The Nazis viewed modern art as “degenerate” and therefore confiscated whatever pieces of art they found to be “degenerate,” but that didn’t stop them from profiting off those pieces of art.

While the Nazi party refused to display artwork it did not approve of in German museums, they saw nothing wrong with selling the artwork to foreign buyers, which is how many pieces of art confiscated by the Nazis came to be displayed in American museums. That puts those museums in a morally uncomfortable position.

While the Nazis claim they “confiscated” works of art from its citizens, the truth is that they stole the artwork and used the proceeds from selling it to fund a fascist regime that killed millions of people.

In general, American museums recognize that artworks “confiscated” by Nazis are stolen, and that the Nazis had no legal right to sell them. As a result, American museums have returned many pieces of stolen artwork to the heirs of their original owners or creators, but the Philadelphia Museum of Art is still hanging on to “Composition with Blue” by Piet Mondrian, which was “confiscated” by the Nazis and sold to an American during WWII.

Mondrian had given the painting to Sophie Küppers, a German art historian and dealer, shortly after he completed it in 1926. The next year, Küppers moved to the Soviet Union, leaving the painting in Hanover at the Provinzialmuseum. After the Nazis came to power, they “confiscated” the painting, whereupon it was given to Karl Buchholz to sell to a foreign buyer.
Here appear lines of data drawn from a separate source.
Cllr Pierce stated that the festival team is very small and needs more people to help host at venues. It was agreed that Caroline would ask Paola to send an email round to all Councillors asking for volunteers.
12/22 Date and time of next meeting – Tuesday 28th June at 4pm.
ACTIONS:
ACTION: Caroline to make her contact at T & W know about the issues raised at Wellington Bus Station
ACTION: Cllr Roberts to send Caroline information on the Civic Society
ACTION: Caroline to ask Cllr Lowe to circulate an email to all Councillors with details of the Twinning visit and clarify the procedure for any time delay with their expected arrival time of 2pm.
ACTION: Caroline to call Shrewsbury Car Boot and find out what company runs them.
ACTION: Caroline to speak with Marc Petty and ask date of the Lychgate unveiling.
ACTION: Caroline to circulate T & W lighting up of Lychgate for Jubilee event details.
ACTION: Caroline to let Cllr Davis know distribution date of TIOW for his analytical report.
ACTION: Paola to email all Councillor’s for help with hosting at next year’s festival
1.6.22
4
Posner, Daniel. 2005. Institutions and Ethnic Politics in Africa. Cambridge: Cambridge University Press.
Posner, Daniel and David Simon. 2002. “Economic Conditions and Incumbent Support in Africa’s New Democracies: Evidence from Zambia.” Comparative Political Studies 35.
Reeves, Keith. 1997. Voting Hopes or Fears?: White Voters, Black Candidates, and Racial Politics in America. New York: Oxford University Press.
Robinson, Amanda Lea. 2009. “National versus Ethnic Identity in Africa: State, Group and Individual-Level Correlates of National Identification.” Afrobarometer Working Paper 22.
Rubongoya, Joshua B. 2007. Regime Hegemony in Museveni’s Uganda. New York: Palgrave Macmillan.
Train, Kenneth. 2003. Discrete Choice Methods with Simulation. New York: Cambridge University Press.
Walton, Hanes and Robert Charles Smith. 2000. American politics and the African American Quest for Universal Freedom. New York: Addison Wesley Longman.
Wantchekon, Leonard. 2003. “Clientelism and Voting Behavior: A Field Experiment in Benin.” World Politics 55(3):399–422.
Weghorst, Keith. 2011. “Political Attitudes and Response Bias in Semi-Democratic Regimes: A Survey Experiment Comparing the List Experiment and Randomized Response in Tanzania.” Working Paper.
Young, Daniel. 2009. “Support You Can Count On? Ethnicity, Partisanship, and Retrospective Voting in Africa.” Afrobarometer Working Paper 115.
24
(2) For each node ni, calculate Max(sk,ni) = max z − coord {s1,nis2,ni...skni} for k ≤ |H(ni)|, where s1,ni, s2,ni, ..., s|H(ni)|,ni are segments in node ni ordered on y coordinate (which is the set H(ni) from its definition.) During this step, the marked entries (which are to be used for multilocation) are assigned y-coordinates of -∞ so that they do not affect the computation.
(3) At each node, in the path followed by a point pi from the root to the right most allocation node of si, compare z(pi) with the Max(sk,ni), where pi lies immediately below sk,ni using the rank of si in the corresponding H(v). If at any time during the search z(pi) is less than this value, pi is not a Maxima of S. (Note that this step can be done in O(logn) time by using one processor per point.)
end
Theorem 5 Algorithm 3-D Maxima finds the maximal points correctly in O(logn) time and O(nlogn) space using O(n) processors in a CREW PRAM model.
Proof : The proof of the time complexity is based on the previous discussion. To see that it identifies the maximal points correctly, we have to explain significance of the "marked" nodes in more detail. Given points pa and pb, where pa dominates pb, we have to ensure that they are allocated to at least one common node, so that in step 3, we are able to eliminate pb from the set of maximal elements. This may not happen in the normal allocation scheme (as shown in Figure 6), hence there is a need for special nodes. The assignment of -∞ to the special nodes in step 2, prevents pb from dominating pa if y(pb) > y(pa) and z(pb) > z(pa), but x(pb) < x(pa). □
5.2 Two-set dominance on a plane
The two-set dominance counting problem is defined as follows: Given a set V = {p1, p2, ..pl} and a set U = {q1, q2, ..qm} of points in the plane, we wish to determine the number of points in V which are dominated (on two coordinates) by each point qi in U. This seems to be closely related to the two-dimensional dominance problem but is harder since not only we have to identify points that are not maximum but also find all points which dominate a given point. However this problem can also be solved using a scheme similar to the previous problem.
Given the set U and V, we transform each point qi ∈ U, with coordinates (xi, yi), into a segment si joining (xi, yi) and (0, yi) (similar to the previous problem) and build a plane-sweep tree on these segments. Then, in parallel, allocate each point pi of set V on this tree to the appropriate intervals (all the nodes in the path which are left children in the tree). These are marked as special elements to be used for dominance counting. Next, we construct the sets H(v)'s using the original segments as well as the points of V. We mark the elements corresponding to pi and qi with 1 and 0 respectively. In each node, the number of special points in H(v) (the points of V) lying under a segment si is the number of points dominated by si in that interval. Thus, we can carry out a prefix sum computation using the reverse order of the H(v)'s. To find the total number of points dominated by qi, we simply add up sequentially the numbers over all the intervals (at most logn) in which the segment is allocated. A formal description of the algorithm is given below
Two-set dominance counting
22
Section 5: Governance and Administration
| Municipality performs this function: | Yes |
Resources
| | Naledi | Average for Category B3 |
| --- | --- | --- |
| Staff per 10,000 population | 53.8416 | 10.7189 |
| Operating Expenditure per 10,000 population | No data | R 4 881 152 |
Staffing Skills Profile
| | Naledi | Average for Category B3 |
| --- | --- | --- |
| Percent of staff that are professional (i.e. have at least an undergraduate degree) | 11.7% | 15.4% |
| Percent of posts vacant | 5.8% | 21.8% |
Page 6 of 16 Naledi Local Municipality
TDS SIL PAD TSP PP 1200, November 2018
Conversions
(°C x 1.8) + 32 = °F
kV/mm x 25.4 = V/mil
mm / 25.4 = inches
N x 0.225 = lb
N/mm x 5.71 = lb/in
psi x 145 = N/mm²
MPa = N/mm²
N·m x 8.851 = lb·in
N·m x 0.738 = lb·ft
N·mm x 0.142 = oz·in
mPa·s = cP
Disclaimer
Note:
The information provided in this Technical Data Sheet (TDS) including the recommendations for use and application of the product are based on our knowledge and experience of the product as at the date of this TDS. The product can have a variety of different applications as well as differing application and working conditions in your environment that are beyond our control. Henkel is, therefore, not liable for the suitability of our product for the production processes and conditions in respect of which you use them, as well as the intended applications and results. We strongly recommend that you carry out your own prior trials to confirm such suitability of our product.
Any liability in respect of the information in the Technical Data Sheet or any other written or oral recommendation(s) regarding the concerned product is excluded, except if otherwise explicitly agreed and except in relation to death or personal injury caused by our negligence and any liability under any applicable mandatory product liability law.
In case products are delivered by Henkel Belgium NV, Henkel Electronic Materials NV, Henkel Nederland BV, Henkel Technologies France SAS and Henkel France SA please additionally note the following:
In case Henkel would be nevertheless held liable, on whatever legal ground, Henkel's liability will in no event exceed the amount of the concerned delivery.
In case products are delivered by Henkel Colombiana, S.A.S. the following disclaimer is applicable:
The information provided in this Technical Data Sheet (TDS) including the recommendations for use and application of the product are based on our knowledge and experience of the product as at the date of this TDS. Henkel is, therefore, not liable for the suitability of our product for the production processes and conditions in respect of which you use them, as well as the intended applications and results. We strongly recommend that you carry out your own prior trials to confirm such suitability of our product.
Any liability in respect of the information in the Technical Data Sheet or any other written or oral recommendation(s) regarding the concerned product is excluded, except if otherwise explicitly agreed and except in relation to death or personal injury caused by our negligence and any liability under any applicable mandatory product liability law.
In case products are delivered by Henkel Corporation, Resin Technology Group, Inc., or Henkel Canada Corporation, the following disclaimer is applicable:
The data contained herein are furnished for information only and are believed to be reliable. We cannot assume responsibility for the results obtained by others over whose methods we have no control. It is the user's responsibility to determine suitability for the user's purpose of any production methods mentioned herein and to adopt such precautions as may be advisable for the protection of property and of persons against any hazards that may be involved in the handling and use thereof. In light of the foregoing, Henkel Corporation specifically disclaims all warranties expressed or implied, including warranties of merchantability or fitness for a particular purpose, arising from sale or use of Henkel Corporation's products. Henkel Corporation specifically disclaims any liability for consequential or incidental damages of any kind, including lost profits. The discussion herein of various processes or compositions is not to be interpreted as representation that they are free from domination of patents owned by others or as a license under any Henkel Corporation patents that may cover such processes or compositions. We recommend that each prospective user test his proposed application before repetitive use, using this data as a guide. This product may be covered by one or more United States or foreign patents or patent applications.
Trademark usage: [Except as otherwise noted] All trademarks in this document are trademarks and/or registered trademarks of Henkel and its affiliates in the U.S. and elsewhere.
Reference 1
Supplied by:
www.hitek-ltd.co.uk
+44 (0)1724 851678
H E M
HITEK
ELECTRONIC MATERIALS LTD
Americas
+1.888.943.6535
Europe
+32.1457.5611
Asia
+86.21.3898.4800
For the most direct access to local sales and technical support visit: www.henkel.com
Buchholz had a business partner, Curt Valentin, who was based in New York, so Buchholz sent the painting to Valentin to be sold in the United States. Valentin sold it to an art collector named Albert E. Gallatin.

There is no evidence that Gallatin knew who had owned the painting before it was stolen by the Nazis, instead he appears to have thought it was owned by the Hanover museum. When U.S. art collectors were criticized for buying stolen artwork from the Nazis, Gallatin suggested such pieces of art should be returned to their original owners if the Nazis were ever removed from power.

Mondrian himself left Paris in 1938 before WWII started and ended up in New York City. He wrote to Gallatin at the end of 1939, telling him he was pleased with where his painting had ended up.

Upon his death, Mondrian’s will gave his whole estate to his friend, Harry Holtzman, another artist.

Holtzman’s three children are now suing the Philadelphia Museum of Art to return the painting to them as the painting’s legal owners. They claim that Mondrian never ceded the title for the painting to anyone else, and therefore it should legally have transferred to Holtzman’s possession along with the rest of Mondrian’s estate.

Timothy Rub, the CEO and director of the Philadelphia Museum of Art, has returned other artifacts lost during WWII to museums in Germany, Dresden, and the Czech Republic, but he’s questioning the validity of this claim. He points to Mondrian’s letter to Gallatin as evidence that Mondrian ceded ownership of the artwork.

Holtzman’s heirs claim Mondrian might not have realized he still had a legal right to the painting after the Nazis “confiscated” it. They also point out that the Nazis’s own laws prohibited taking possessions from individuals who were not German citizens, which means Buchholz and Valentin had no legal right to sell the painting.